● **TASK REQUIREMENTS**
Reproduce every line of the records below character for character, keeping each line break where it falls.

(Saved data entries)
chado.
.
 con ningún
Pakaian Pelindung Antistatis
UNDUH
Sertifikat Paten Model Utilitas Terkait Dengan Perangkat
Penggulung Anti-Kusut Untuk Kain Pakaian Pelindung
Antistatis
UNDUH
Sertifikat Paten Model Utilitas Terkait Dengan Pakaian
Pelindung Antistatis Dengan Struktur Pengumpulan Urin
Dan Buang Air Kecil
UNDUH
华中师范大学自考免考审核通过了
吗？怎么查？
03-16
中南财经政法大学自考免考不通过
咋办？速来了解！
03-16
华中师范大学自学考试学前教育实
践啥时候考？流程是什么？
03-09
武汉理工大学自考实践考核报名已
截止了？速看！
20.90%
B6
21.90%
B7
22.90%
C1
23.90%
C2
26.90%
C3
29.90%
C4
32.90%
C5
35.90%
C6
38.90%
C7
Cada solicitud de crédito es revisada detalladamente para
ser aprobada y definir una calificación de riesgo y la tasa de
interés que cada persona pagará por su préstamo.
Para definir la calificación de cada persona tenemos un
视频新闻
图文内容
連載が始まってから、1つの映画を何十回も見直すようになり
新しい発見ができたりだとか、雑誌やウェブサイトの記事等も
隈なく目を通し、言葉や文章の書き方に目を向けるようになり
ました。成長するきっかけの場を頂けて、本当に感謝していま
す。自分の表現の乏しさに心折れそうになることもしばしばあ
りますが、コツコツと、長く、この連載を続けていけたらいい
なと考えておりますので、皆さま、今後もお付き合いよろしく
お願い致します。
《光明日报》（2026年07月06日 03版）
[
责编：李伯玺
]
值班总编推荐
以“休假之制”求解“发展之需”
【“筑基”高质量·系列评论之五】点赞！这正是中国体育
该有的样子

● **RESULT**
chado.
.
 con ningún
Pakaian Pelindung Antistatis
UNDUH
Sertifikat Paten Model Utilitas Terkait Dengan Perangkat
Penggulung Anti-Kusut Untuk Kain Pakaian Pelindung
Antistatis
UNDUH
Sertifikat Paten Model Utilitas Terkait Dengan Pakaian
Pelindung Antistatis Dengan Struktur Pengumpulan Urin
Dan Buang Air Kecil
UNDUH
华中师范大学自考免考审核通过了
吗？怎么查？
03-16
中南财经政法大学自考免考不通过
咋办？速来了解！
03-16
华中师范大学自学考试学前教育实
践啥时候考？流程是什么？
03-09
武汉理工大学自考实践考核报名已
截止了？速看！
20.90%
B6
21.90%
B7
22.90%
C1
23.90%
C2
26.90%
C3
29.90%
C4
32.90%
C5
35.90%
C6
38.90%
C7
Cada solicitud de crédito es revisada detalladamente para
ser aprobada y definir una calificación de riesgo y la tasa de
interés que cada persona pagará por su préstamo.
Para definir la calificación de cada persona tenemos un
视频新闻
图文内容
連載が始まってから、1つの映画を何十回も見直すようになり
新しい発見ができたりだとか、雑誌やウェブサイトの記事等も
隈なく目を通し、言葉や文章の書き方に目を向けるようになり
ました。成長するきっかけの場を頂けて、本当に感謝していま
す。自分の表現の乏しさに心折れそうになることもしばしばあ
りますが、コツコツと、長く、この連載を続けていけたらいい
なと考えておりますので、皆さま、今後もお付き合いよろしく
お願い致します。
《光明日报》（2026年07月06日 03版）
[
责编：李伯玺
]
值班总编推荐
以“休假之制”求解“发展之需”
【“筑基”高质量·系列评论之五】点赞！这正是中国体育
该有的样子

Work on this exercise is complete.